Выйдя из кабинета в приемную, где сидела секретарь, я подошел к небольшому столику, стоявшему возле дивана для посетителей. На столешнице лежала перемешанная стопка цифровых листов. Именно их я просматривал полтора часа назад, в ожидании застрявшей в пробках Оливии. Потащив за краешек, я вытащил один из листов, «Петербургские вести», убедился, что это тот самый, привлекший мое внимание, свернул в трубочку и, проигнорировав удивленный вопрос помощницы Оливии, вышел из кабинета к ожидавшему Анджею.
4
– Куда? – обернулся ко мне Анджей, когда мы упаковали свои тела в просторный «Руссо-Балт Люкс».
– В офис.
Я активировал интелфон, отключенный на время визита к Оливии, и он сразу завибрировал, отмечая пропущенные вызовы. Больше половины было от Донны. Я набрал номер.
– Ну, что там? Я же говорил, что буду без связи два часа.
– Я знаю, – хладнокровно ответила Донна. Она была со мной больше двадцати лет, так что давно научилась пропускать недовольство мимо ушей. – Но с вами пытался связаться Бенджамин Уоршоу: он сейчас в городе и хотел лично обсудить какие-то вопросы.
– Хмм. – Уоршоу был правой рукой Романа Корнева, а тот, в свою очередь, возглавлял совет директоров компании, заправлявшей десятком подводных добывающих платформ на шельфе моря Лаптевых. Вместе с инфраструктурой компании в Тикси, куда перекачивались добытые углеводороды, это составляло лакомый кусок для любой частной охранной структуры.
– Ладно, свяжись с Уоршоу и скажи, что я готов с ним пообедать, скажем, через полтора часа. Закажи столик в «Золотой Орде» и напомни через час. И еще: скажи Надзаро, что он мне минут через сорок понадобится. Отбой.
Отключившись, я достал цифролист, развернул. Если Оливия действительно заботится о том, чтобы ее клиенты не задумывались о разных вредных, с ее точки зрения, теориях, то ей надо лучше следить за тем, что секретарь оставляет на столе для развлечения посетителей. Впрочем, к главному титулу – «Ужасный скандал в английском королевском семействе: сын наследника престола – чернокожий» – занимающему треть листа, претензий быть не могло, а заинтересовавшая меня надпись приютилась где-то в подвале, так что немудрено, что девица могла ее пропустить. А скорее всего, ей было просто наплевать.
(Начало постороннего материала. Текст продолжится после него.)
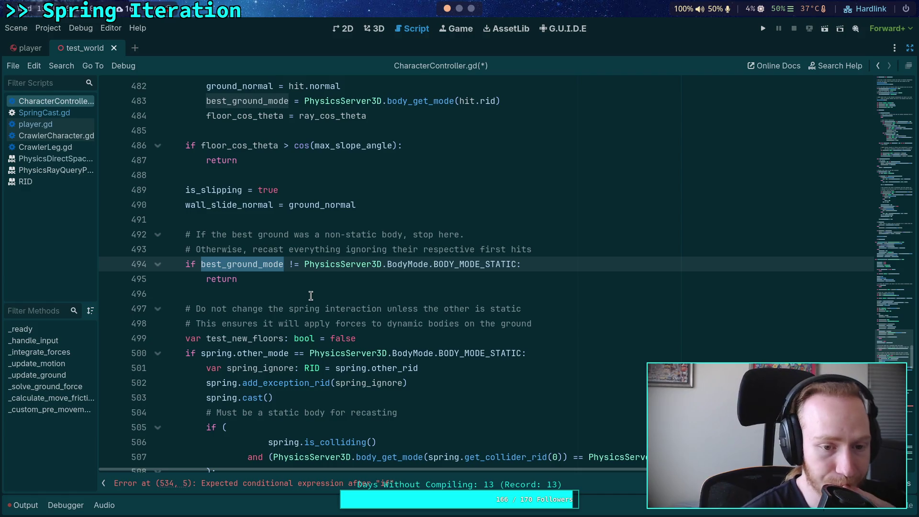
{"action": "scroll", "coordinate": [309, 296], "scroll_direction": "down", "scroll_amount": 1}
«Генетический предел: богатые тоже плачут», гласил скромный заголовок в рубрике «Интересно о науке». Я ткнул в надпись и на большую часть листа развернулась статья, которую я мельком пробежал в приемной Оливии.
«Каждый из вас, читатель, – писал некий Изяслав Клецкин, – конечно же, не раз встречался с рекламой услуг клиник по замене органов. Еще бы: новое слово в медицине – поизносилась печень или забарахлило сердце? Просто смени их на выращенные из твоих же клеток и живи, как говорится, до сто двадцать лет. Ведущий специалист московского центра «Возрождение плюс», профессор Игорь Дравинцев в специальном комментарии для «Петербургских вестей» высказал мнение, что после решения проблемы отторжения замененных органов, возможно говорить о том, что на жизненный цикл человека будет влиять лишь физическое состояние его мозга. На вопрос нашего издания, может ли идти речь о практическом бессмертии, он ответил: «пожалуй, именно это нам всем и предстоит узнать».
Однако любому, кто интересовался услугами подобных клиник, известно, что средняя стоимость одной операции по замене, к примеру, легкого или селезенки, по карману лишь весьма состоятельным людям, или обладателям страховок класса «бриллиант». Пользуясь случаем, наш долг – напомнить читателям, что Страховая компания «Петербургский Щ.И.Т.» предлагает страховые полисы по самым низким ценам в рассрочку.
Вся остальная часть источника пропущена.